A report from the nonpartisan California Legislative Analyst’s Office suggests climate change poses a particular risk to California employees who cannot avoid outdoor exposure, including construction workers, and that the risk is increasing, according to constructiondive.com.
The analysis says construction workers face increased occupational risks and health hazards from greater exposure to elements such as heat and air pollution. They also are at greater risk of decreased productivity and disruptions—for example, from extreme heat and wildfire smoke threats—that cause delays and make work less stable and predictable.
The report says low- and middle-wage workers and Latinos are at higher risk because that population makes up about 60% of California’s outdoor workforce.
It also says California faces five major hazards resulting from climate change: higher temperatures and extreme heat; more frequent and intense drought; increased flood risk; worsening wildfires; and coastal flooding and erosion. The report suggests taking preemptive steps to help workers and industries adapt could lead to better long-term health outcomes and fewer economic effects.
The report encourages lawmakers to consider the role the state should play in addressing climate concerns; for example, in its budget and climate action planning, the legislature could consider the increased costs for its employees fighting wildfires and other climate effects.
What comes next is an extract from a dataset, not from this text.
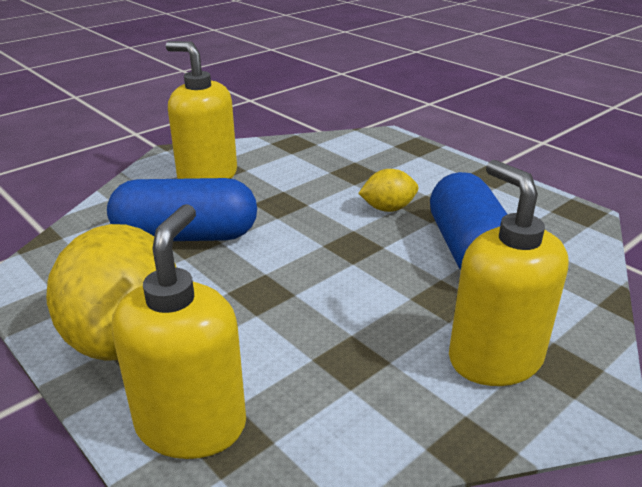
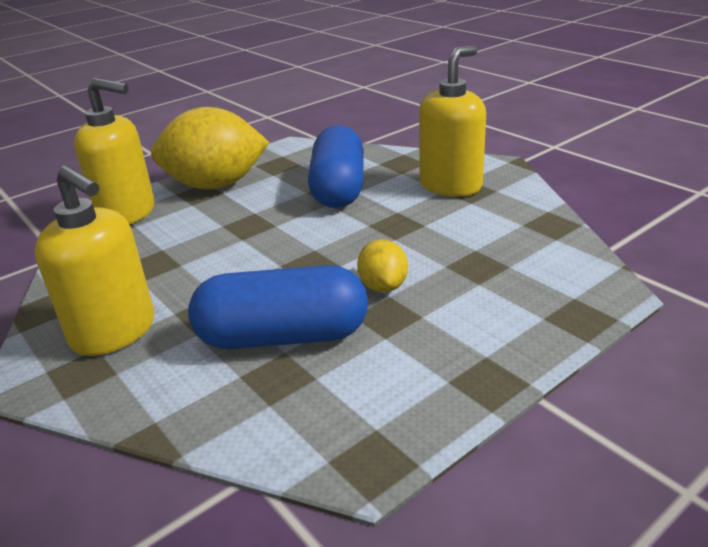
camera: 95 degrees right, 0 degrees up
(494, 358) = (114, 332): yellow soap dispenser -> yellow soap dispenser turned 60 degrees clockwise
Although the report focuses specifically on climate effects in California, many of the points can apply to construction workers throughout the U.S. Construction organizations and companies are collaborating regarding how the industry should respond to climate change. For example, Associated General Contractors of America has a climate task force that in 2021 released recommendations for reducing construction’s climate effects, and contractors often make plans for extreme weather conditions during the early stages of projects.